If we look into the indices of 3 Arab countries; Egypt, Tunisia, and Jordan, over the decade prior to the “Spring” from the year 2000 through 2010, given those countries had instituted ground economic reformations over that particular interval, unaccompanied by political reforms to reinforce the authorities of the legislative and judiciary institutions, nor by reassertions on their monitory and accountability roles to address violations and corruptions that usually come with economic reformations, the conclusions seem exquisitely interesting.

Egypt dropped from 63rd place, out of 180, to 98th in 2010. Tunisia, as well, from 32 to 59, and Jordan, ranking 50th from 39th place on the index, for the same interval.

That in mind, it is no mystery that Egypt and Tunisia had such overthrowing revolts; the indices of corruption in both had skyrocketing; that is to say that there developed a public perception of corruption increasing noticeably, compared to a lesser intense escalation of corruption in Jordan, even though the Country dropped further to the 66th  place in 2013.

So, what does this all mean? To begin with, it became obvious that policies focused exclusively on economic reforms do not suffice. Not only have these discourses failed in lowering unemployment, public indebtedness, or enhancements in the quality of education and health services, but they actually led to a sharp increase in corruption indices to the point that many people now tie reformation to corruption, and not enhancements in the quality of life.  Additionally, the Arab Human Development report by the United Nations for the year 2004 says that the bread before liberty equation or approach nearly cost the Arab peoples both; liberties and bread!

Second to that, while it is certainly unacceptable for Jordan to have made such high corruption figures, nor for the Country to rank 53rd in 2015, 20 ranks higher in terms of corruption compared to where it stood in 2003, at 33; there is a necessity to outline more effective and stricter legislation to reinforce more political intent and vigour by the government, that is if we really want to fight corruption with institutional instruments; especially now that the people cannot help but wonder how could there be so much corruption with no corrupted people? More so, who can deny petty corruption, newly a-spread in our society with the infestation of favouritism, or minor briberies made to facilitate paperwork?

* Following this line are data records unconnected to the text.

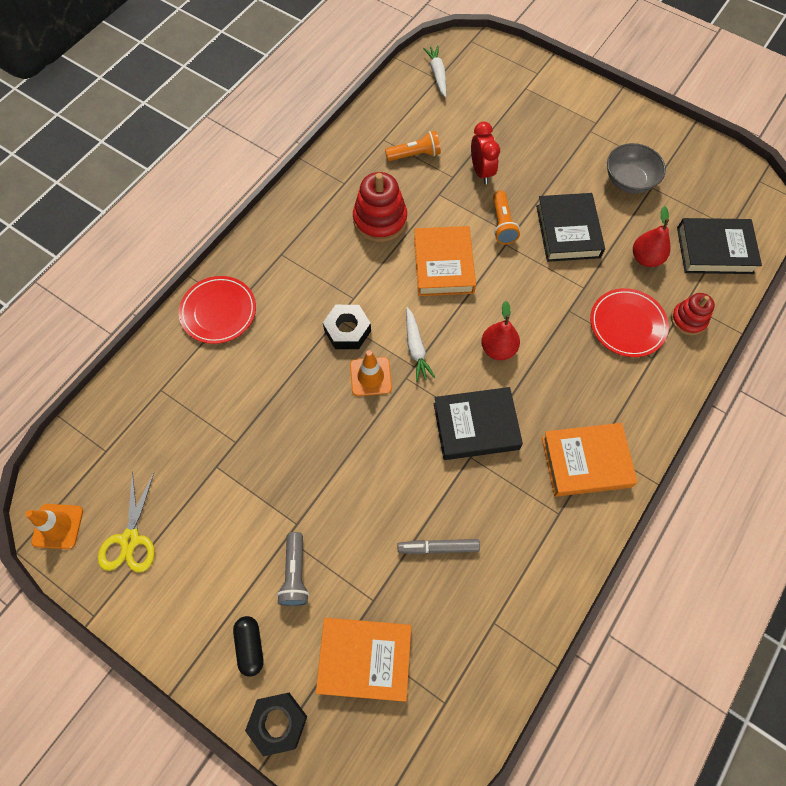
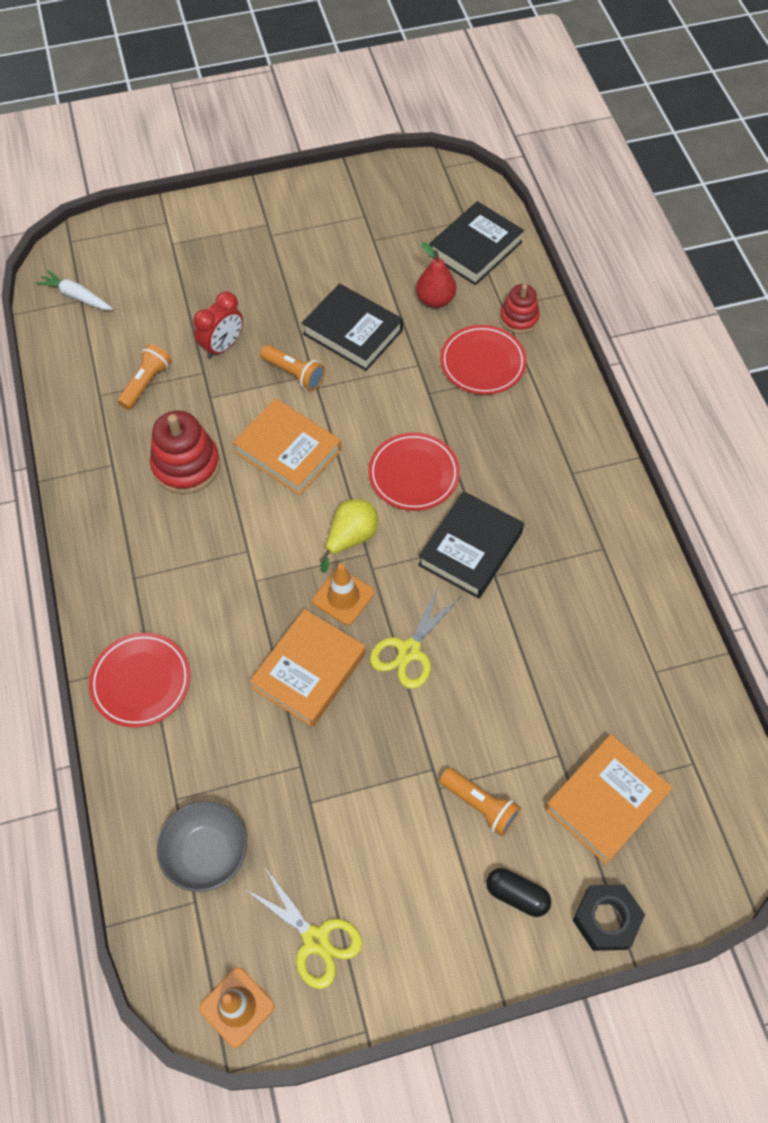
camera: 50 degrees left, 5 degrees down
grey flashlight [277,532,309,606] -> orange flashlight [439,768,521,836]
black nut [323,305,371,349] -> none
grey marker [397,539,480,554] -> none
white carrot [406,307,436,382] -> yellow pear [320,499,378,573]
red clock [471,122,500,184] -> red clock turned 105 degrees clockwise [193,291,243,359]
red pear [481,301,520,360] -> red plate [368,433,460,511]
orange book [542,423,638,497] -> orange book moved to [250,609,366,727]
grey bowl [607,143,666,194] -> grey bowl moved to [157,801,247,892]
none -> yellow scissors [370,585,461,689]

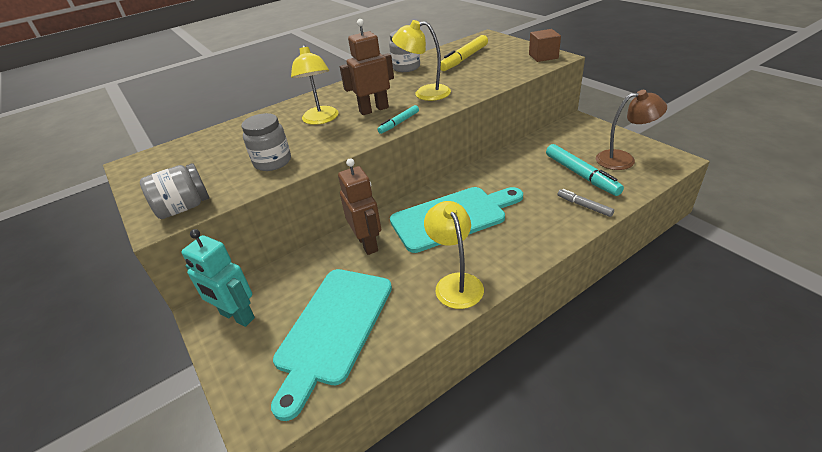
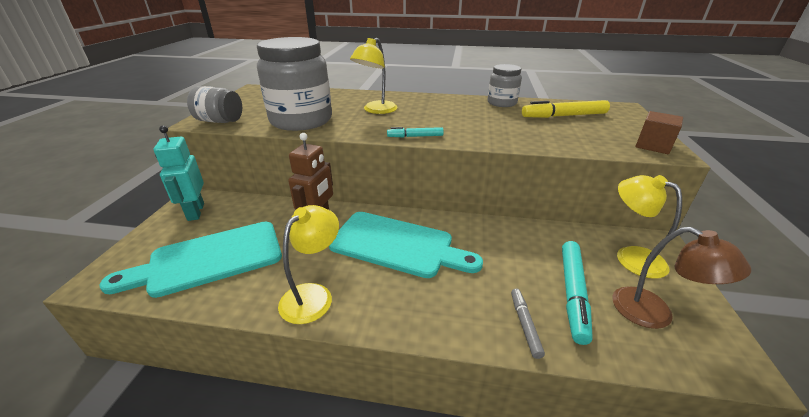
camera: 40 degrees right, 5 degrees down
grey jar [241,113,291,171] -> grey jar [257,37,332,131], size x1.88
brown robot [340,19,394,115] -> none
yellow lamp [392,20,451,101] -> yellow lamp moved to [617,175,682,279]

Again, economic reform can be attained in Jordan, but not in the previously adopted modules that totally dismiss political reformation; the absence of a developed law that enacts separation and balance, and the negligence of legislative and judiciary authorities, only lead to increased corruption, and maybe even drops in growth rates, spreads of frustration, disappointment, and inequality, among many a negative outcome of such shortcoming.